I rescued these 2 Africans and am not sure what type they are. 

one looks like a yellow peacock and 1 has rounder forehead and I think is mbuna for sure. Yellow zebra?

Any help would be appreciated.


----------



## loachman21 (Jan 22, 2018)

did some googling and looks like:

First one could possibly be Petrotilapia Xanthos - Hap 
- seems pretty easy going and gets along with my other peacocks and haps

second one looks to be Msobo? pics online match my guy, although it might be a female, even though it has egg spots? he/she is pretty aggressive and big 5" or so. 

Probably going to look to sell or trade that one. if anyone is interested, I would be interested in peacocks, haps, loaches, synodontis catfish.


----------



## des (Jul 30, 2011)

Safe bet to say this string came from Lake Malawi, Mbuna species. I wouldn't advertise any further than that. 

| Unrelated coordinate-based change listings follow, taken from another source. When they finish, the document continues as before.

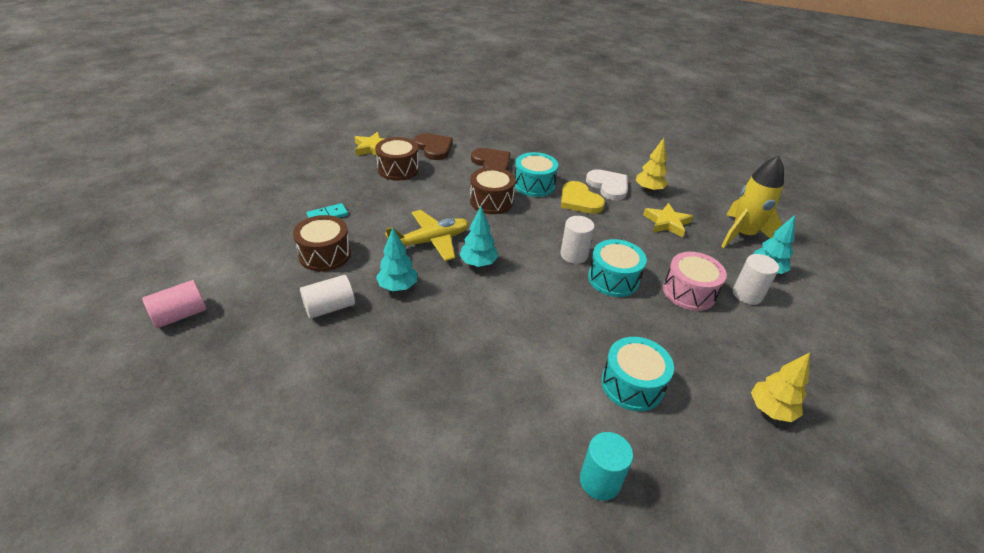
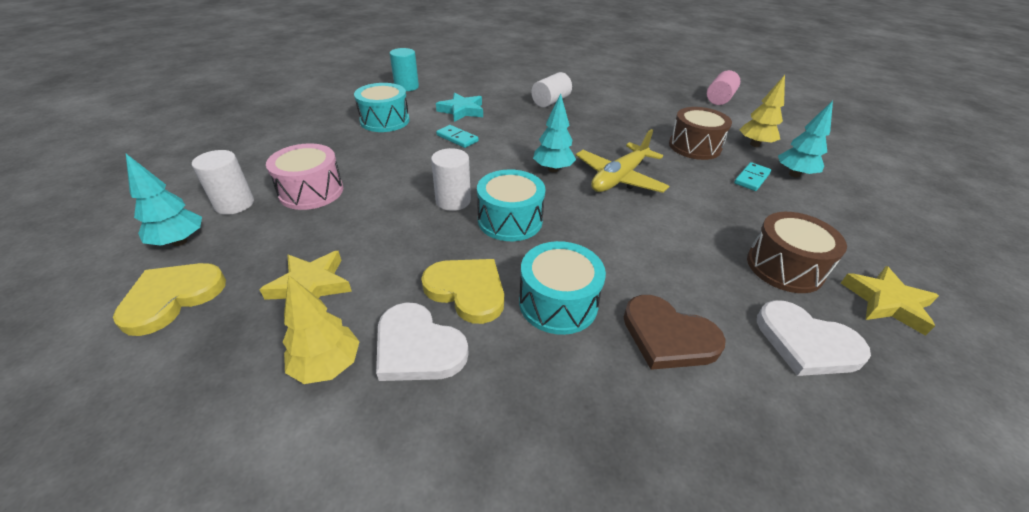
camera: 160 degrees right, 0 degrees up
(330, 307) = (636, 118): white cylinder -> white cylinder (550, 101)
(398, 287) = (604, 138): turquoise tree -> turquoise tree (794, 174)
(434, 148) = (806, 343): brown heart -> white heart
(491, 201) = (599, 248): brown drum -> none
(530, 381) = (462, 111): none -> turquoise star
(551, 327) = (457, 138): none -> turquoise domino
(613, 279) = (402, 186): turquoise drum -> turquoise drum (510, 220)
(742, 235) = (172, 298): yellow rocket -> yellow heart
(770, 410) = (275, 126): yellow tree -> yellow tree (755, 144)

If I had to guess Metriaclima estherae female (zebra) hybrid. The "aggressive" describes a female.


----------



## loachman21 (Jan 22, 2018)

ok you think it is a female? it is very aggressive so I will have to remove her. Thought it was a male as fins are more pointed and it has egg spots on the anal fin. very bright yellow fish but in one tank she is moderate, no chasing, then when put her in tank with just African cichlids, she chases everyone and aggressively.


----------



## newcichlidking (Dec 30, 2017)

*Matriaclima is a synonym*



des said:


> Safe bet to say this string came from Lake Malawi, Mbuna species. I wouldn't advertise any further than that.
> 
> If I had to guess Metriaclima estherae female (zebra) hybrid. The "aggressive" describes a female.


Metriaclima is a synonym to Maylandia. Only the dutch Mr. Ad Konings thinks this is a valid genus. All scientists (Konings is none) disagree. Unfortunately lots of north Americans buy his books and have been victims of fake informations.

I guess both fish are hybrids with mbuna roots.


----------